The Arkansas scuffle follows a debate in Florida over whether A.P. Psychology courses violated the state's ban on "age-appropriate" education around gender and sexuality.

Florida has also blocked high schools from offering A.P. African American Studies classes.


Media outlets mad after Canada's link tax backfires. A new law in Canada requires social media platforms and search engines to pay every time someone links to a news publication. It's a ridiculous plan—publications benefit more from being linked than the other way around—that has been gaining support in the U.S.

"Everyone explained (repeatedly) to the Canadian government how this would flop, they still went forward with it," notes Mike Masnick at Techdirt:

In response Meta and Google (the two targets the Canadian government were trying to extort with this new law) announced that they would no longer allow any news links in Canada.
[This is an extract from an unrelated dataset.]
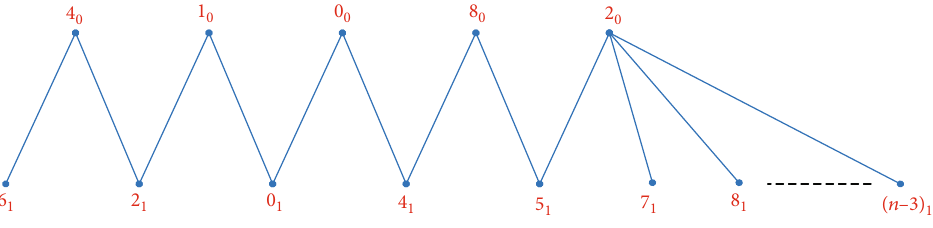
Figure 22: An orthogonal labeling for C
Meta has already begun phasing out links to news in Canada.

The legacy media, which promoted this without the slightest bit of critical analysis (after all they were going to get paid, so why spend any time exploring the downside to such a tax?) is now losing its remaining braincells over this. A bunch of legacy Canadian media orgs are demanding a regulatory investigation of Meta over this move.
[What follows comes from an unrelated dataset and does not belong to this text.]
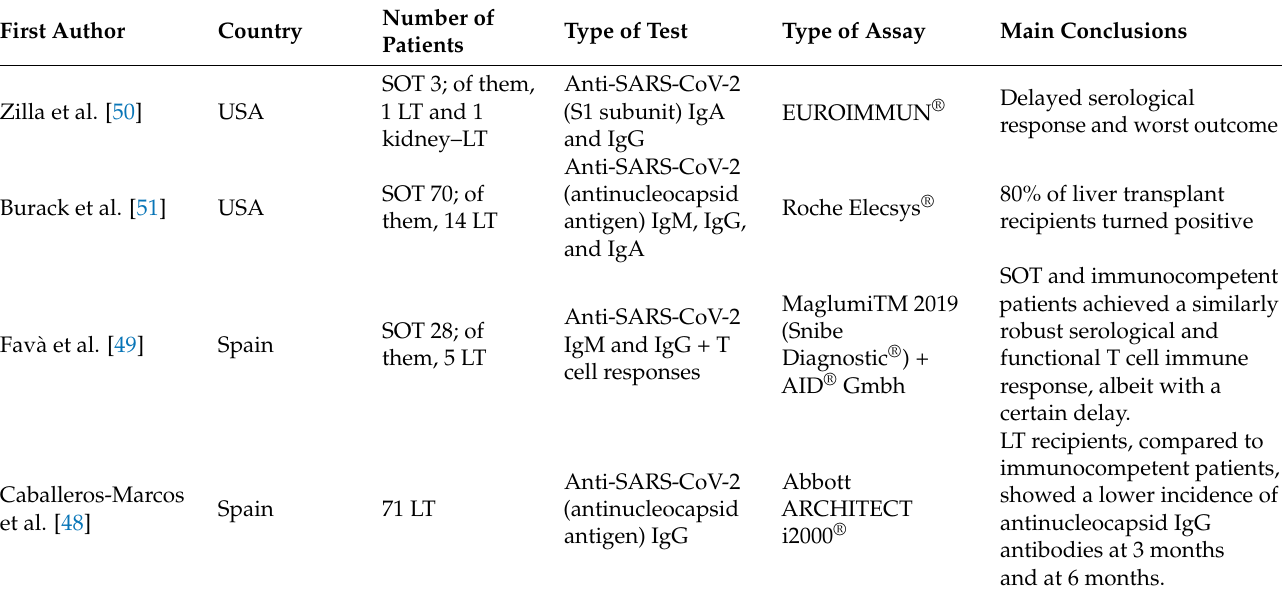
Table 3. Summary of the included studies concerning immunological response of LT recipients after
CBC/Radio-Canada has joined other news publishers and broadcasters in requesting that Canada's Competition Bureau investigate Meta's decision to block news content on its digital platforms in Canada, describing the social media giant's decision as "anticompetitive."
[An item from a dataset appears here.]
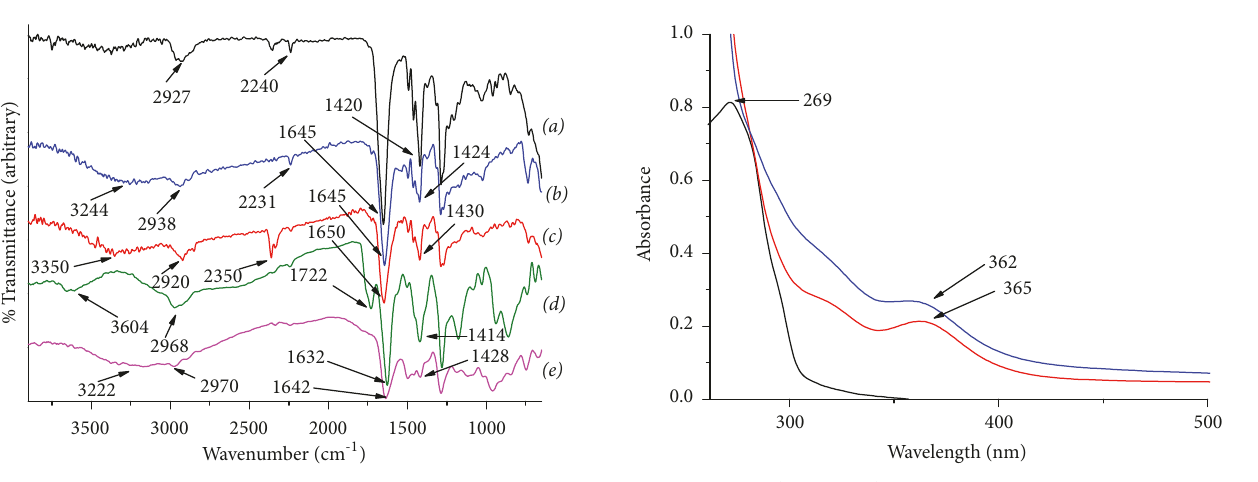
Figure 4: FT-IR spectra of the copolymer and the polyelectrolytes: (a) P(VP-co-AcN); (b) P(VP-co-AcN)-HNO 3 at room temperature;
As Masnick points out, media and politicians pushed the link tax law under the guise of antitrust action, suggesting that search and social platforms linking to news was anticompetitive. Now, they say that not linking to news is anticompetitive. Once again, tech companies can't win.


• Trump's latest tariffs plan would make everything more expensive.

• The Netflix drama Painkiller "reinforces pernicious misconceptions about pain treatment" suggests Reason's Jacob Sullum.

• "Of the 10 states with the highest Catholic school enrollment, Florida is the only one where Catholic school enrollment has grown over the past decade," notes the Wall Street Journal editorial board. A new report credits this to not just population growth in Florida but also the state's education vouchers and other programs promoting school choice. Another recent report notes that Jewish kindergarten enrollment in Florida is also up.

• "Texas's overlapping abortion bans and draconian penalties for physicians—including life in prison, $100,000 fines and loss of medical licenses—were creating life-threatening delays in care for women with complicated pregnancies," reports NPR. State Rep. Ann Johnson (D–District 134) helped pass a law (H.B. 3058) allowing exceptions for ectopic pregnancies and cases where a woman's water breaks too early. "I think what was key about this legislation is that it did not have the term 'abortion' in it, and because of that, it did not become a political football," she said.

• Some interesting commentary on shrinking class divides, following up on a study mentioned earlier this week about chain restaurants and stores serving as cross-class hubs:

• Twitter is reportedly experimenting with a verification program that will require people to submit a selfie and a copy of a government-issued ID. CEO Elon Musk has also said recently that he's doing away with the block feature and that news links will no longer display headlines and snippets.

• U.S. home sizes are shrinking.

• "While our enclaves seem more polarized than ever online, in these United States we may actually be more and more intermixed, more and more differently human together, than we've been led to believe. Put another way, we may feel more polarized than we actually are," writes poet Jesse Nathan in The New York Times.

*CORRECTION: This post previously misstated what state Scott represents.